A Bristol Virginia man sparked a statewide political reaction after he said he heard the state Senate’s majority leader insult rural gun owners while standing in a public elevator.
"He turns to his companion and says, ‘You can tell we’re debating a gun bill today. Half the cast of "Deliverance" is in town,’ " said John Pierce, a local gun-rights activist who was in Richmond to lobby the General Assembly against a bill to close the so-called gun-show loophole.
"I was absolutely floored. ... I think what you’re seeing is bigotry aimed at rural voters and the issues that they tend to support," Pierce said.
"Deliverance" is a 1972 film based on the novel by James Dickey in which Atlanta businessmen encountered a backwoods Appalachian culture on a canoe trip in the north Georgia mountains, where rape and murder ensue.
Sen. Richard Saslaw, D-Fairfax, did not return calls seeking comment Thursday.
The senator’s elevator comment on Monday has been buzzing through conservative Web sites since Wednesday, when Pierce said he sent out an e-mail alert and a news release.
Thursday morning, Pierce was on a Richmond radio show to discuss the incident.
Trey Yeatts, executive producer of Richmond’s Morning News with Jimmy Barrett, said he wanted to ask Saslaw about the incident, but Saslaw hadn’t returned his calls.
"From the listeners that we’ve heard from, it seems that most people are, I guess you’d say, incensed," Yeatts said, "by a lack of apparent respect for [gun-rights supporters], not just in his district but within the entire commonwealth."
According to Washingtonpost.com, Saslaw responded to questions with the remark, "How do they know I was referring to them and not the other side? ... Some of those people must have one hell of an inferiority complex."
Late Thursday, the Republican Party of Virginia issued a news release asking Saslaw to explain who exactly he was insulting.
"When a member of the Virginia General Assembly makes a comment like that, I thought that it would be appropriate for him to explain himself," spokesman Josh Noland said in an interview.
"Is he meaning the supporters of these stricter [gun] laws are like the cast of ‘Deliverance’ or the people that want to protect gun rights are like the cast of ‘Deliverance,’ and what did he mean by that?"
Pierce, a software developer who lives on a farm outside Bristol, said he’d like to see an apology – and as of Thursday afternoon he said 1,896 voters had written to their legislators asking for the same.
He’d also like to see Saslaw held accountable by his own party for the comment.
"I believe that Sen.

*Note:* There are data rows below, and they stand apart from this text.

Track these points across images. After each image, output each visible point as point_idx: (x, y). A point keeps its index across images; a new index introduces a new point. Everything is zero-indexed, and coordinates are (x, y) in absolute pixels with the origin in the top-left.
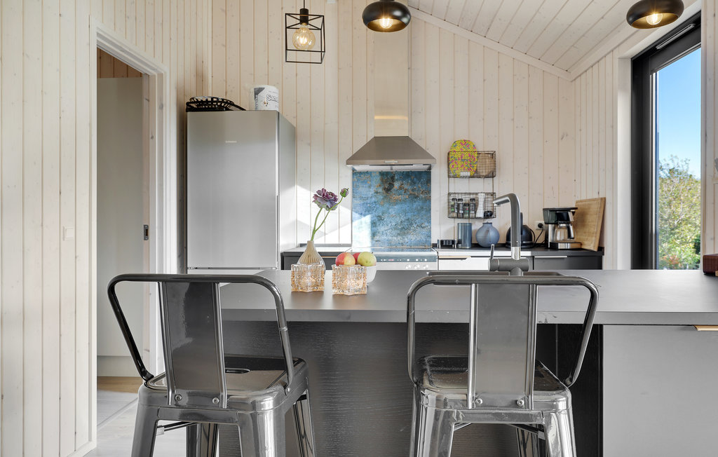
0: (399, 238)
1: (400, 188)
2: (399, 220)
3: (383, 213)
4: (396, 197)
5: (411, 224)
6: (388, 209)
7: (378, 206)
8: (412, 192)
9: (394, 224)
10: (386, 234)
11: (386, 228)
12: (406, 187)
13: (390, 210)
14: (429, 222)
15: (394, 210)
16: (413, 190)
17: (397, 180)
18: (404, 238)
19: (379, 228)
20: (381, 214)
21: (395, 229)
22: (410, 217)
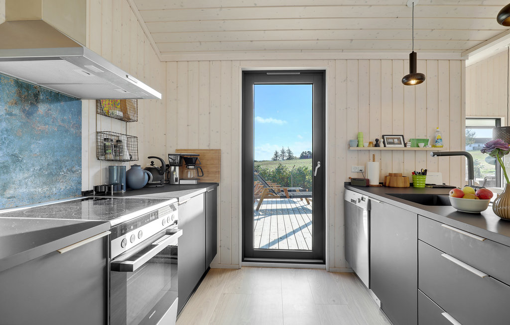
0: (46, 188)
1: (47, 114)
2: (44, 162)
3: (21, 150)
4: (42, 127)
5: (61, 168)
6: (30, 144)
7: (12, 137)
8: (62, 124)
9: (37, 168)
10: (26, 184)
11: (26, 175)
12: (54, 114)
13: (32, 146)
14: (80, 165)
15: (36, 147)
16: (63, 120)
17: (43, 101)
18: (51, 189)
19: (13, 175)
20: (17, 152)
21: (40, 175)
22: (59, 158)
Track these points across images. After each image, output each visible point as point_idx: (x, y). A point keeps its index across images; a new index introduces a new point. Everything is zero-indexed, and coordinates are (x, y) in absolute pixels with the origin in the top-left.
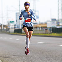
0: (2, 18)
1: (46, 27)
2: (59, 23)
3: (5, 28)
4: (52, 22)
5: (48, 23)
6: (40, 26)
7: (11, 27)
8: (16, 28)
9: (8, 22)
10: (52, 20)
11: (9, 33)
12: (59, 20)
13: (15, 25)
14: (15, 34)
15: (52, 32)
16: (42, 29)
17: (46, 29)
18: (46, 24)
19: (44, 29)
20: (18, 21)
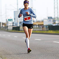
0: (1, 16)
1: (43, 25)
2: (55, 21)
3: (4, 26)
4: (48, 20)
5: (44, 21)
6: (37, 24)
7: (9, 25)
8: (14, 26)
9: (7, 20)
10: (48, 18)
11: (8, 31)
12: (55, 18)
13: (13, 23)
14: (13, 31)
15: (48, 29)
16: (39, 26)
17: (43, 27)
18: (43, 22)
19: (41, 27)
20: (16, 19)
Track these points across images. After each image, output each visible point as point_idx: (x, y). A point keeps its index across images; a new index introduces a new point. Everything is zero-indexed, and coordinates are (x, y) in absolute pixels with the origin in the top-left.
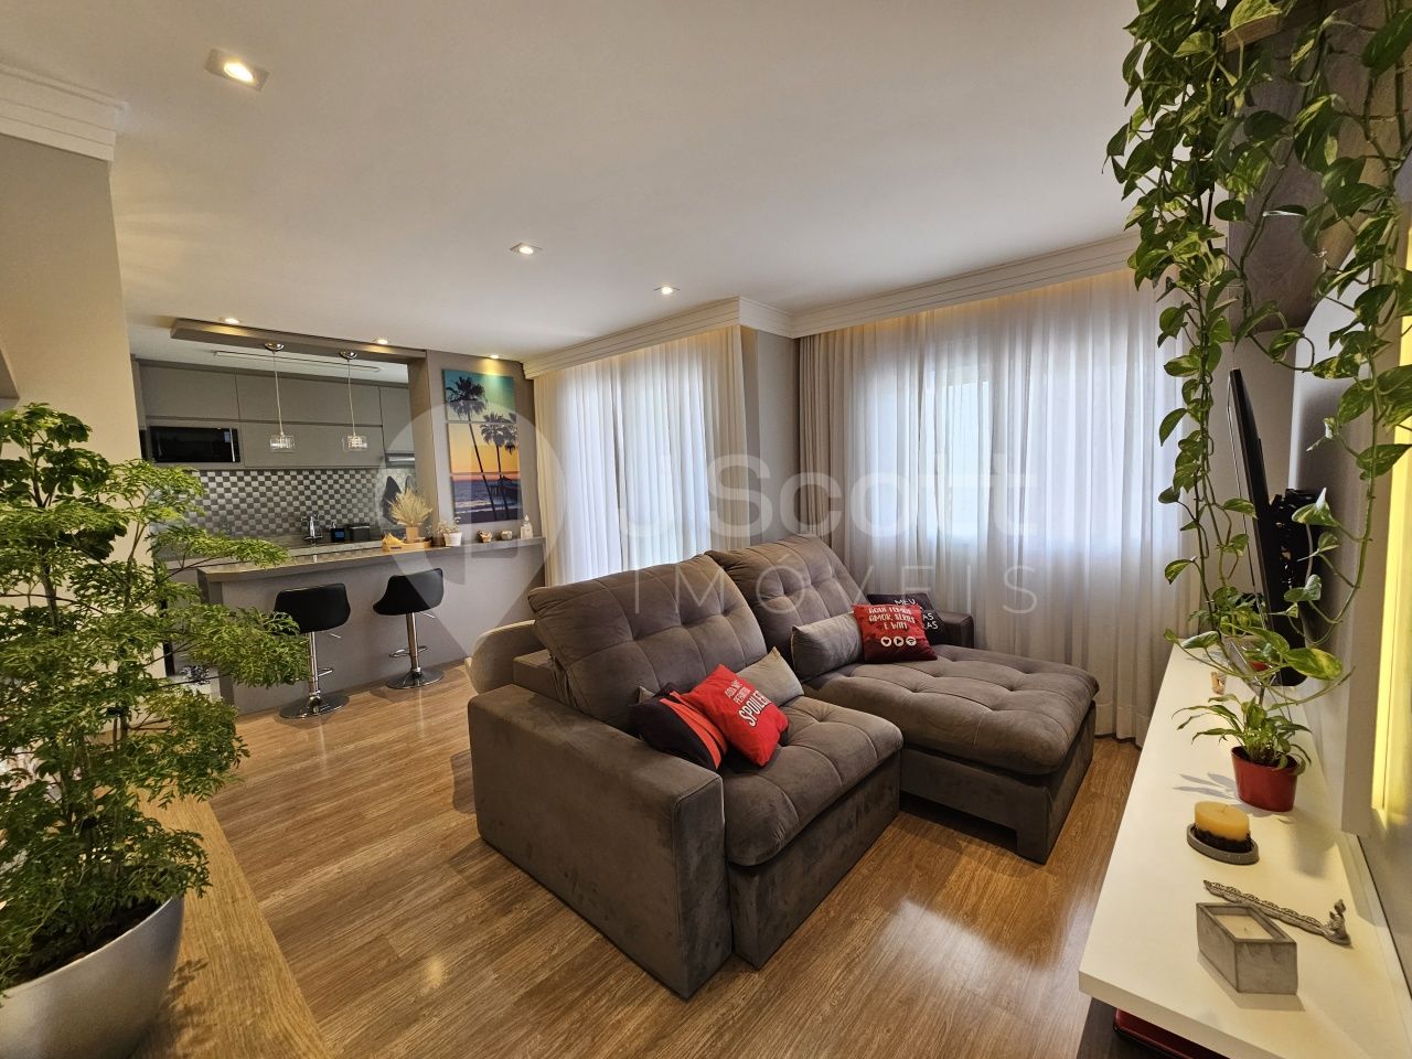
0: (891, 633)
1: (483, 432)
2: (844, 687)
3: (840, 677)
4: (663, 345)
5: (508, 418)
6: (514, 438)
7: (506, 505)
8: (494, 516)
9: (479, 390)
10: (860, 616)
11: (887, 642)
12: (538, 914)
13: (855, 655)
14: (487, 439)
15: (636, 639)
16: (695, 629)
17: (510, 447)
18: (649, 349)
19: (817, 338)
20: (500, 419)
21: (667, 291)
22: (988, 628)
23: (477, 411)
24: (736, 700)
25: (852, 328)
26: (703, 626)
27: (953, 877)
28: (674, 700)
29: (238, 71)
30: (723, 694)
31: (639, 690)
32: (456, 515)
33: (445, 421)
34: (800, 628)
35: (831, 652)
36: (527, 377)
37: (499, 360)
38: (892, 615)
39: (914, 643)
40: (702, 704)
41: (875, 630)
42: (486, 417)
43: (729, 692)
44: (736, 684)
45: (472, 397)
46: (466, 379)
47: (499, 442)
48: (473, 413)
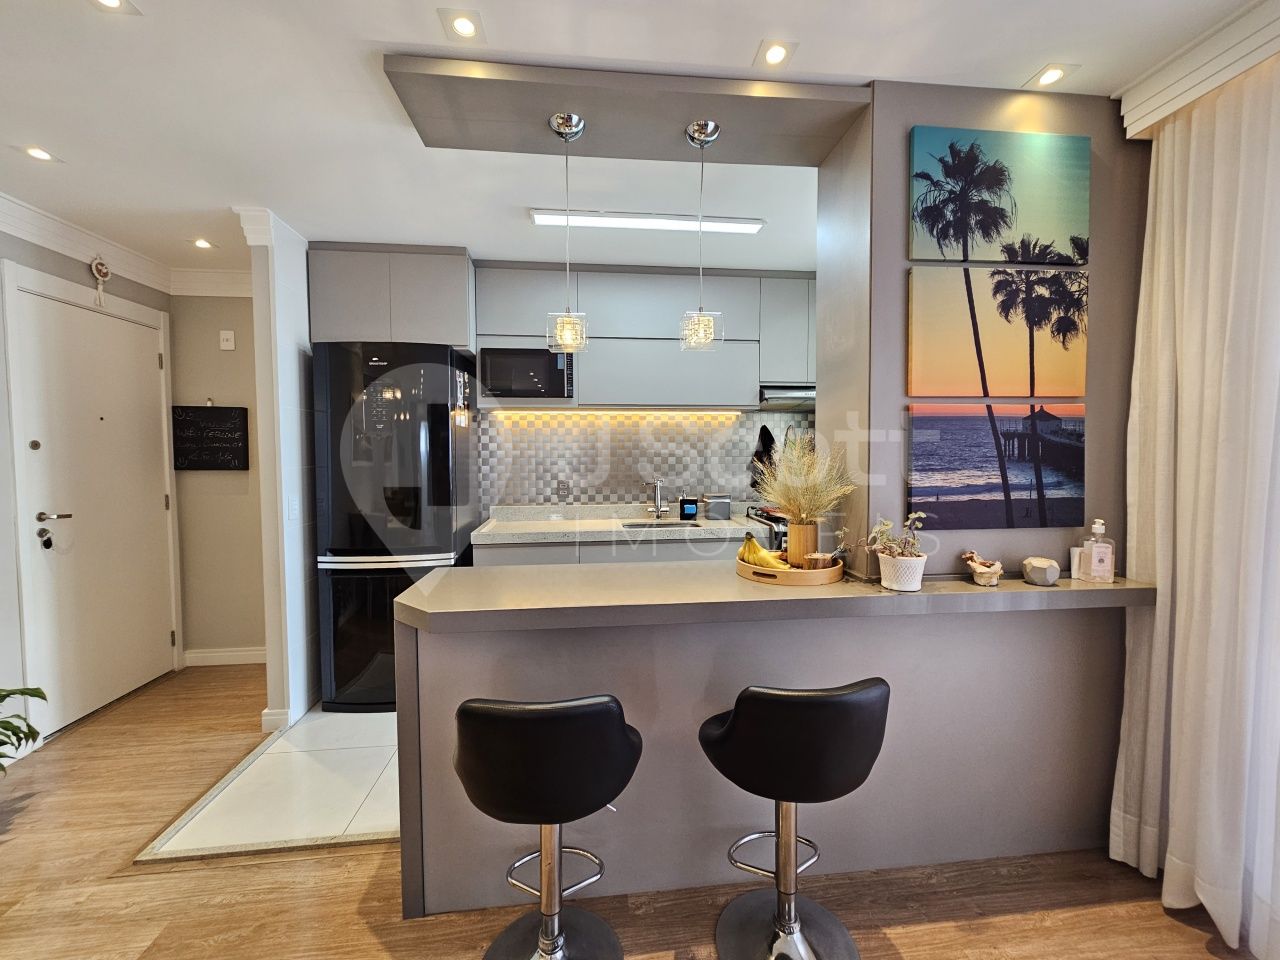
1: (999, 288)
6: (1078, 304)
7: (1040, 487)
8: (1008, 515)
9: (996, 177)
14: (1006, 308)
17: (1065, 328)
20: (1045, 256)
23: (987, 234)
32: (909, 508)
33: (901, 264)
36: (1131, 133)
37: (1053, 94)
42: (1009, 249)
45: (975, 197)
46: (965, 148)
47: (1036, 316)
48: (977, 239)
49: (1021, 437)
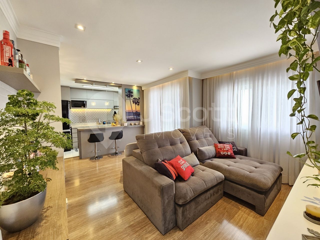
0: (224, 151)
1: (133, 101)
2: (210, 163)
3: (209, 161)
4: (171, 82)
5: (138, 99)
6: (139, 103)
7: (137, 117)
8: (134, 120)
9: (132, 93)
10: (216, 146)
11: (222, 153)
12: (133, 209)
13: (214, 156)
14: (133, 103)
15: (159, 148)
16: (173, 146)
17: (138, 105)
18: (168, 83)
19: (208, 79)
20: (136, 99)
21: (171, 69)
22: (251, 151)
23: (132, 97)
24: (181, 164)
25: (216, 76)
26: (175, 146)
27: (236, 216)
28: (166, 162)
29: (80, 27)
30: (177, 162)
31: (158, 160)
32: (126, 119)
33: (125, 99)
34: (200, 148)
35: (207, 155)
36: (142, 90)
37: (137, 86)
38: (224, 146)
39: (230, 154)
40: (172, 164)
41: (219, 150)
42: (133, 98)
43: (179, 162)
44: (181, 160)
45: (131, 94)
46: (129, 90)
47: (136, 104)
48: (131, 97)
49: (135, 113)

Saslaw and many of those who oppose gun ownership truly believe that those who believe in the right to keep and bear arms, those who hunt, those who come from a rural background, are somehow less deserving of respect than the elite urbanites that they consider themselves and their peers to be," Pierce said.
"I think that the goal is not so much to get Sen. Saslaw to apologize but to get the Democratic leadership, many of whom are very pro-gun and do a lot of great things for rural Virginia, to rein him in and tell him that’s not acceptable."